# What is being asked
Write out the data below in full, unchanged, minus the images.

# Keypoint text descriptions

--- START ---

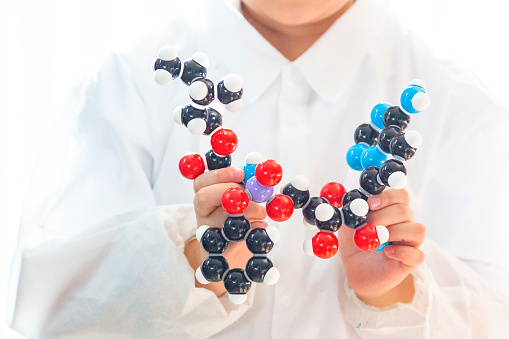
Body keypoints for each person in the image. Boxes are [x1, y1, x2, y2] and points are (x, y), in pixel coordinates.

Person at [7, 0, 509, 337]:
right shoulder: (130, 80)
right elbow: (55, 317)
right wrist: (196, 269)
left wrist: (391, 294)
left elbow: (490, 318)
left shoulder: (460, 106)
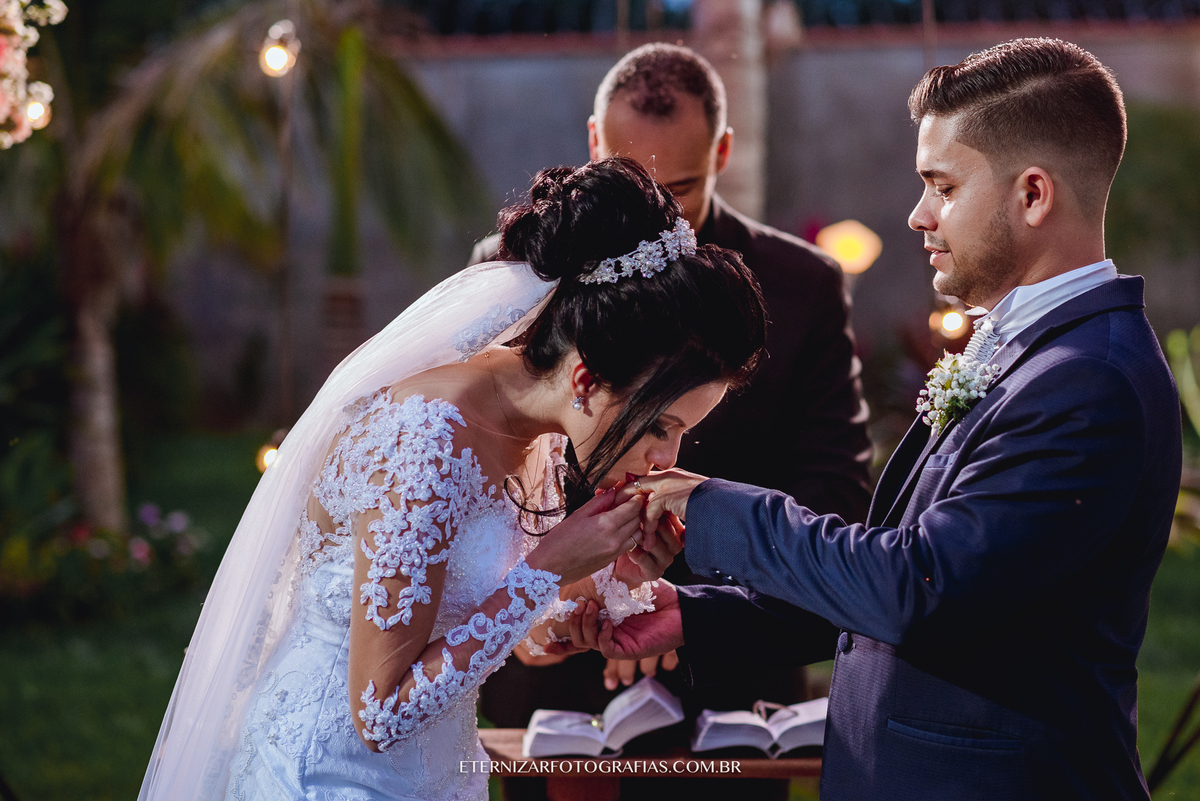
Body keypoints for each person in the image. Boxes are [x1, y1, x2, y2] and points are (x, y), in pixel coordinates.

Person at [574, 38, 1183, 800]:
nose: (918, 214)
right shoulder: (1033, 350)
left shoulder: (1086, 383)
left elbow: (919, 587)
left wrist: (701, 504)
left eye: (943, 185)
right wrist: (698, 617)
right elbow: (907, 585)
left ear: (1033, 195)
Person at [136, 157, 768, 801]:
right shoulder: (426, 443)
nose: (669, 458)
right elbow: (380, 714)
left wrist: (610, 581)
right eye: (661, 425)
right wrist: (548, 568)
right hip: (330, 776)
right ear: (585, 379)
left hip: (436, 773)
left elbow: (511, 635)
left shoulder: (539, 426)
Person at [471, 45, 869, 800]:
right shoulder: (516, 270)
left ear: (723, 151)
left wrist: (681, 602)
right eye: (632, 175)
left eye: (680, 187)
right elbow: (489, 466)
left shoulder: (802, 286)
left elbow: (835, 489)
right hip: (556, 682)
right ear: (594, 144)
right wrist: (594, 586)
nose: (657, 207)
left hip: (731, 690)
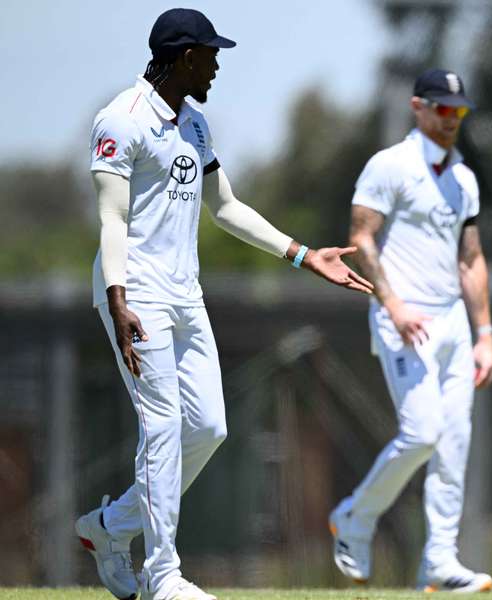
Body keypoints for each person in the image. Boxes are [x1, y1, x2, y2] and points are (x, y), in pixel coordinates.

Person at [75, 9, 373, 600]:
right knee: (161, 427)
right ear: (186, 57)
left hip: (187, 295)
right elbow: (110, 216)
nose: (215, 66)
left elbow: (226, 206)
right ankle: (163, 576)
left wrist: (303, 254)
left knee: (207, 426)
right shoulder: (122, 119)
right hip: (136, 294)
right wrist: (118, 297)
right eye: (210, 55)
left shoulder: (196, 124)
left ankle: (110, 529)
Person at [328, 68, 492, 593]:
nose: (451, 120)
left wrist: (485, 332)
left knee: (454, 442)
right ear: (417, 107)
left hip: (452, 323)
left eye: (458, 111)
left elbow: (470, 260)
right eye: (442, 109)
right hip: (403, 318)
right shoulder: (390, 165)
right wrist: (394, 304)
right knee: (423, 432)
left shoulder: (463, 177)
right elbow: (361, 237)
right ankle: (355, 516)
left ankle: (440, 562)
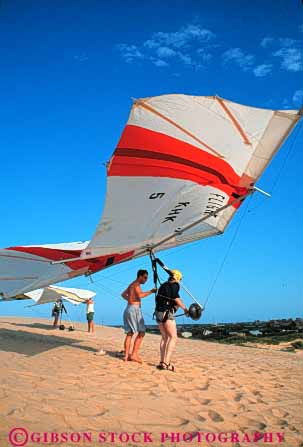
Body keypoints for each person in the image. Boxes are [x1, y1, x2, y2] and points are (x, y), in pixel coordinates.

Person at [154, 269, 189, 372]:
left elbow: (177, 299)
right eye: (180, 279)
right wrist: (186, 309)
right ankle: (166, 363)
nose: (180, 282)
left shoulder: (163, 285)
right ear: (177, 278)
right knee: (173, 337)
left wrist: (178, 306)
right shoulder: (175, 286)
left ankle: (161, 362)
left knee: (164, 337)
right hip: (166, 313)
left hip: (158, 313)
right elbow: (176, 299)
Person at [121, 269, 156, 363]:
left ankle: (126, 356)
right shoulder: (136, 284)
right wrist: (151, 291)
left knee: (129, 333)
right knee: (142, 332)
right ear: (140, 276)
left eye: (147, 278)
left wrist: (131, 299)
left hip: (128, 308)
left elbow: (123, 295)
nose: (146, 280)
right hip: (134, 309)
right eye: (145, 277)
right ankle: (134, 354)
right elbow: (140, 295)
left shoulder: (131, 284)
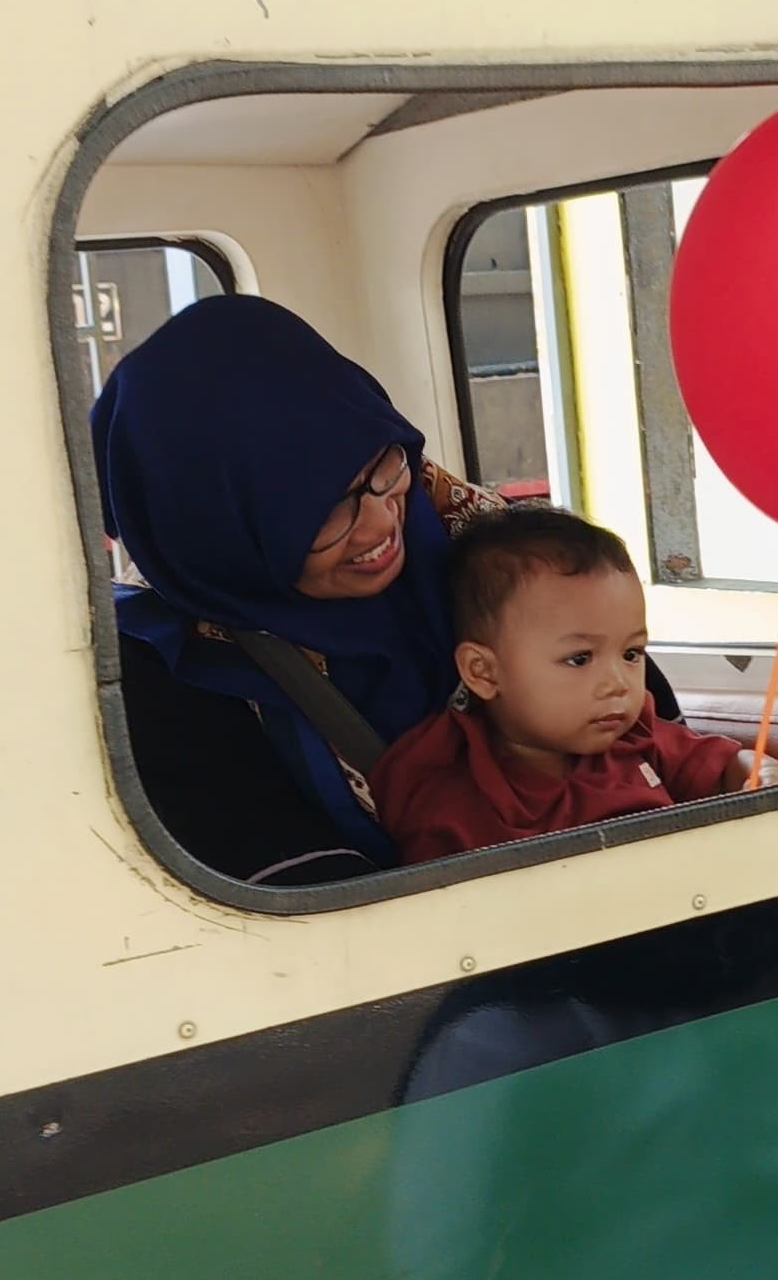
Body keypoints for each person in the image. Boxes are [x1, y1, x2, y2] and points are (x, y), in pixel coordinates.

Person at [88, 294, 496, 883]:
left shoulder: (475, 533)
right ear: (216, 527)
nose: (382, 524)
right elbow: (300, 905)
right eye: (324, 512)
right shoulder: (160, 681)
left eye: (384, 466)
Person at [375, 509, 778, 865]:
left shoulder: (639, 738)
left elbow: (727, 766)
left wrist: (763, 773)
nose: (618, 684)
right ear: (483, 672)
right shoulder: (449, 791)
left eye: (632, 653)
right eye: (579, 659)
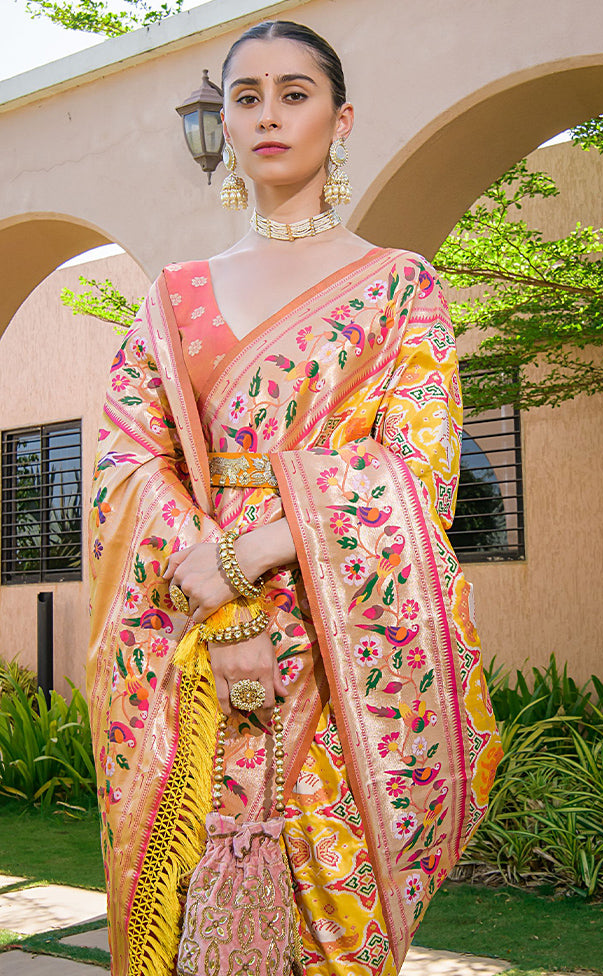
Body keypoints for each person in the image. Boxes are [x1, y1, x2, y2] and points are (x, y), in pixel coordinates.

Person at [87, 19, 502, 976]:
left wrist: (252, 553)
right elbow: (127, 463)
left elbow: (417, 466)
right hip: (189, 643)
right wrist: (218, 599)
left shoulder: (400, 287)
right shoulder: (174, 295)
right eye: (246, 97)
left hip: (340, 644)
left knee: (331, 920)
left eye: (295, 92)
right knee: (194, 901)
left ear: (340, 117)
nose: (268, 115)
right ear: (225, 124)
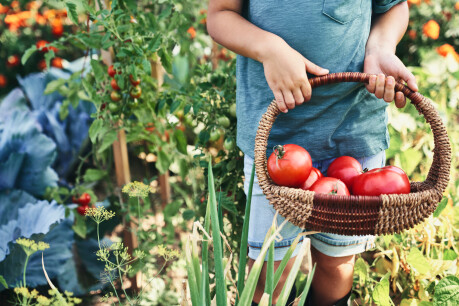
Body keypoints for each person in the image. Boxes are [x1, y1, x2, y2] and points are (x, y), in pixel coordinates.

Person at [207, 1, 417, 305]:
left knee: (337, 262)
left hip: (353, 132)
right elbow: (219, 16)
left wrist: (380, 48)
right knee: (270, 273)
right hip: (277, 142)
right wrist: (269, 48)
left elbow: (393, 6)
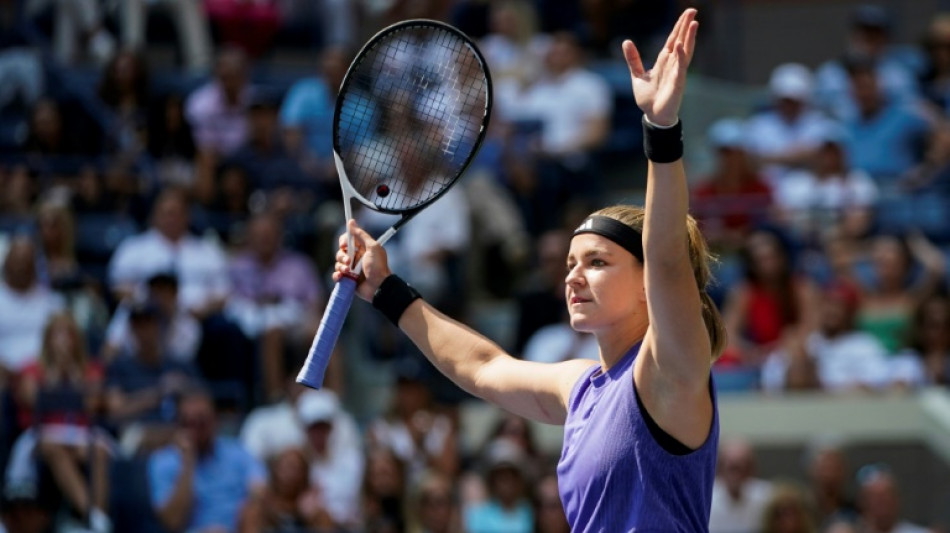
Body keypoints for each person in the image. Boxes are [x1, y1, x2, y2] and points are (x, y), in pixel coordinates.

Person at [331, 9, 723, 530]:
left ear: (648, 282)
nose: (573, 277)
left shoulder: (671, 369)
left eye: (598, 262)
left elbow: (669, 258)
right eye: (570, 263)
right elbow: (483, 367)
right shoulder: (582, 387)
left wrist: (661, 126)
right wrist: (385, 290)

--- END ---

# Answer section
Body keypoints for each person in the image. Boxes are [x1, y1, x2, y2] and points are (x, y), in pixel coordinates.

Person at [7, 0, 509, 337]:
right shoulder: (130, 80)
right elbow: (55, 317)
right wrist: (196, 269)
left wrist: (391, 294)
left elbow: (490, 318)
left shoulder: (460, 106)
Body keypoints for each person in the image. Boxes are [x1, y1, x2, y2] and points are (x, y), in pixel coordinates.

Person at [574, 38, 1183, 800]:
nose: (918, 214)
right shoulder: (1033, 350)
left shoulder: (1086, 383)
left elbow: (919, 587)
left wrist: (701, 504)
left eye: (943, 185)
right wrist: (698, 617)
right elbow: (907, 585)
left ear: (1033, 195)
Person at [136, 157, 768, 801]:
right shoulder: (426, 443)
nose: (669, 458)
right elbow: (380, 714)
left wrist: (610, 581)
right eye: (661, 425)
right wrist: (548, 568)
right hip: (330, 776)
right ear: (585, 379)
left hip: (436, 773)
left elbow: (511, 635)
left shoulder: (539, 426)
Person at [471, 45, 869, 800]:
right shoulder: (516, 270)
left ear: (723, 151)
left wrist: (681, 602)
right eye: (632, 175)
left eye: (680, 187)
right elbow: (489, 466)
left shoulder: (802, 286)
left elbow: (835, 489)
right hip: (556, 682)
right ear: (594, 144)
right wrist: (594, 586)
nose: (657, 207)
left hip: (731, 690)
Body keypoints for each person in the image. Boxes are [x1, y1, x2, y2] and points are (x, y), in pixel coordinates.

Person at [75, 9, 373, 600]:
right knee: (161, 427)
right ear: (186, 57)
left hip: (187, 295)
right elbow: (110, 216)
nose: (215, 66)
left elbow: (226, 206)
right ankle: (163, 576)
left wrist: (303, 254)
left knee: (207, 426)
right shoulder: (122, 119)
right hip: (136, 294)
right wrist: (118, 297)
right eye: (210, 55)
left shoulder: (196, 124)
left ankle: (110, 529)
Person at [328, 68, 492, 593]:
nose: (451, 120)
left wrist: (485, 332)
left knee: (454, 442)
right ear: (417, 107)
left hip: (452, 323)
left eye: (458, 111)
left elbow: (470, 260)
right eye: (442, 109)
right hip: (403, 318)
right shoulder: (390, 165)
right wrist: (394, 304)
right knee: (423, 432)
left shoulder: (463, 177)
right elbow: (361, 237)
right ankle: (355, 516)
left ankle: (440, 562)
Body keypoints for each person in the image. Boxes are [x1, y1, x2, y2] and points are (x, y), in pixel coordinates.

Person at [154, 269, 189, 372]:
left elbow: (177, 299)
right eye: (180, 279)
right wrist: (186, 309)
right ankle: (166, 363)
nose: (180, 282)
left shoulder: (163, 285)
right ear: (177, 278)
right knee: (173, 337)
left wrist: (178, 306)
right shoulder: (175, 286)
left ankle: (161, 362)
left knee: (164, 337)
right hip: (166, 313)
left hip: (158, 313)
right elbow: (176, 299)
Person at [121, 269, 156, 363]:
left ankle: (126, 356)
right shoulder: (136, 284)
right wrist: (151, 291)
left knee: (129, 333)
right knee: (142, 332)
right ear: (140, 276)
left eye: (147, 278)
left wrist: (131, 299)
left hip: (128, 308)
left elbow: (123, 295)
nose: (146, 280)
right hip: (134, 309)
right eye: (145, 277)
right ankle: (134, 354)
right elbow: (140, 295)
left shoulder: (131, 284)
Body keypoints for each person in the image. Boxes are [x1, y1, x2, y2] and points are (x, y), in pixel coordinates.

Person at [88, 294, 496, 883]:
left shoulder: (475, 533)
right ear: (216, 527)
nose: (382, 524)
right elbow: (300, 905)
right eye: (324, 512)
right shoulder: (160, 681)
left eye: (384, 466)
Person at [375, 509, 778, 865]:
left shoulder: (639, 738)
left elbow: (727, 766)
left wrist: (763, 773)
nose: (618, 684)
right ear: (483, 672)
right shoulder: (449, 791)
left eye: (632, 653)
right eye: (579, 659)
Body keypoints for each person in the image. Boxes are [x1, y1, x2, y2] and points are (x, y), in pixel coordinates.

Person at [87, 19, 502, 976]:
left wrist: (252, 553)
right elbow: (127, 463)
left elbow: (417, 466)
right hip: (189, 643)
right wrist: (218, 599)
left shoulder: (400, 287)
right shoulder: (174, 295)
right eye: (246, 97)
left hip: (340, 644)
left knee: (331, 920)
left eye: (295, 92)
right knee: (194, 901)
left ear: (340, 117)
nose: (268, 115)
right ear: (225, 124)
Body keypoints for each person in the image. Boxes are [x1, y1, x2, y2] and points are (x, y), in pixel coordinates.

Person at [207, 1, 417, 305]:
left knee: (337, 262)
left hip: (353, 132)
right elbow: (219, 16)
left wrist: (380, 48)
right knee: (270, 273)
right hip: (277, 142)
right wrist: (269, 48)
left elbow: (393, 6)
Body keypoints for each person in the image. Boxes are [x1, y1, x2, y2] and points are (x, y), in pixel coordinates.

Person at [331, 9, 723, 530]:
left ear: (648, 282)
nose: (573, 277)
left shoulder: (671, 369)
left eye: (598, 262)
left elbow: (669, 258)
right eye: (570, 263)
right elbow: (483, 367)
right shoulder: (582, 387)
left wrist: (661, 126)
right wrist: (385, 290)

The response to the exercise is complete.